# Features / How To's for the DirecTV Plus Recievers



## Earl Bonovich (Nov 15, 2005)

Earlier tonight I recieved a short list of features - how to's.

So I decided to slap together a document, so users can print them out.

Let me know what you think, and what we can add..

This *DOESN"T* replace the FAQ; This suppliments it.

FAQ can be found here: http://www.dbstalk.com/showthread.php?t=56699


----------



## qwerty (Feb 19, 2006)

Good work Earl. I din't realize there actually is a slo mo.


----------



## Wolffpack (Jul 29, 2003)

Geez, there's more info on that one page than the entire R15 manual. Way to go Earl!!!!


----------



## cabanaboy1977 (Nov 16, 2005)

Very nice Earl! Good supplement to the upcoming FAQ.


----------



## ISWIZ (Nov 18, 2005)

Well there goes your, "I'm no shill" claim:lol: 

I can hear him now. 

Really nice job Earl, and should be a real help for the newbies.


----------



## Clint Lamor (Nov 15, 2005)

ISWIZ said:


> Well there goes your, "I'm no shill" claim:lol:
> 
> I can hear him now.
> 
> Really nice job Earl, and should be a real help for the newbies.


:lol:

I saw the thread RIGHT after Earl posted it, I was so close to putting - Thats a good shill but decided not to.


----------



## dodge boy (Mar 31, 2006)

Awesome......... Thanks! Now if DirecTv could only make it do more you'd have a booklet instead of a sheet.


----------



## ronw41 (Nov 17, 2005)

Earl Bonovich said:


> Earlier tonight I recieved a short list of features - how to's.
> 
> So I decided to slap together a document, so users can print them out.
> 
> ...


Thanks Earl. That will be a handy reference for me. 
I will keep it next to my remote.

Thanks again.

Ron


----------



## gimme5 (Jan 28, 2006)

Wow! there's slo mo? All this time i've been doing the frame by frame. I'll make sure to try that later. Thanks Earl!


----------



## Bud33 (Jan 26, 2006)

How about setting and managing SL's


----------



## SBartleby (May 17, 2006)

Wolffpack said:


> Geez, there's more info on that one page than the entire R15 manual. Way to go Earl!!!!

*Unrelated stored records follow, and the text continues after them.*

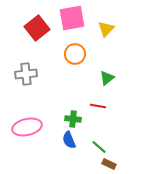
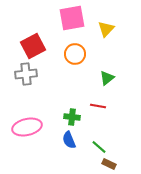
red square: moved 4 px left, 18 px down; rotated 10 degrees clockwise
green cross: moved 1 px left, 2 px up
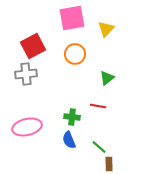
brown rectangle: rotated 64 degrees clockwise
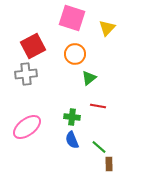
pink square: rotated 28 degrees clockwise
yellow triangle: moved 1 px right, 1 px up
green triangle: moved 18 px left
pink ellipse: rotated 24 degrees counterclockwise
blue semicircle: moved 3 px right
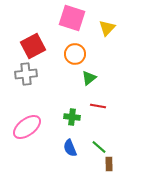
blue semicircle: moved 2 px left, 8 px down
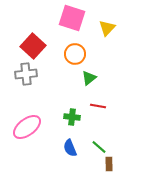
red square: rotated 20 degrees counterclockwise
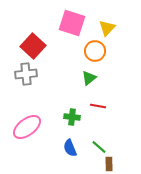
pink square: moved 5 px down
orange circle: moved 20 px right, 3 px up
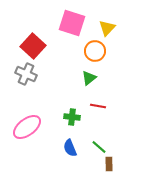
gray cross: rotated 30 degrees clockwise
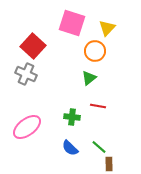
blue semicircle: rotated 24 degrees counterclockwise
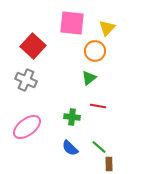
pink square: rotated 12 degrees counterclockwise
gray cross: moved 6 px down
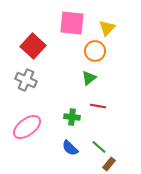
brown rectangle: rotated 40 degrees clockwise
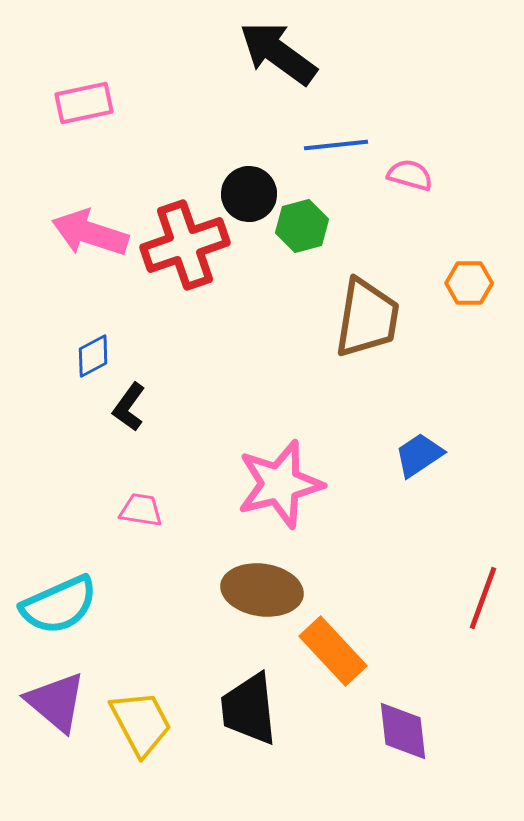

Actually, most of that info is on the page with the remote at the front of the manual... including slow motion.


----------



## Jim Reid (May 30, 2006)

a good start! nice work thanks!


----------



## psweig (Feb 4, 2006)

I don't know whch thread this belongs in. By accident, I hit 30 sec slip when the R15 was paused, instead of coming out of pause first, and it worked.  So.. you don't have to hit pause twice when it's on the screensaver if you are going to slip it anyway.


----------



## BigApe (May 12, 2006)

Earl,

Thanks for all the hard work and posting. I’m switching from an HDVR2 to a R15 next week. I’m sure I can use some of the info.

Again, THANKS!

Joe


----------



## davethestalker (Sep 17, 2006)

I'm a noob here and to DTV. I'm getting hooked up on Wednesday, Sept. 20th with a R15 and will get an HD-DVR come tax season. This guide will be helpful with the whole 'learning the new system' period. Nice job Earl.

I'm a fed up Concast customer. I have had their digital service for 2.5 years and Noggin pixelates, tiles, goes black, and takes a year to load sometimes. My kids like Noggin and have learned the chorus to the song "CABLE SUCKS!!!". After 12 service calls I have a litany of reasons to fully cut the cord. 

They cannot provide HD in my area yet, but the people 15 miles away (South Bend) have it. Local commercials 'interrupting' programming, local comms being LOUD, paying more for less, and the picture is crap.

I am a former Dish customer. I had no complaints. Moving circumstances and having XM Radio's 'The Torch' on DTV is a HUGE plus to persuade me to DTV. I also have a friend that will benefit from a referral credit.

This may not have been the right thread to introduce myself, but here I am...


----------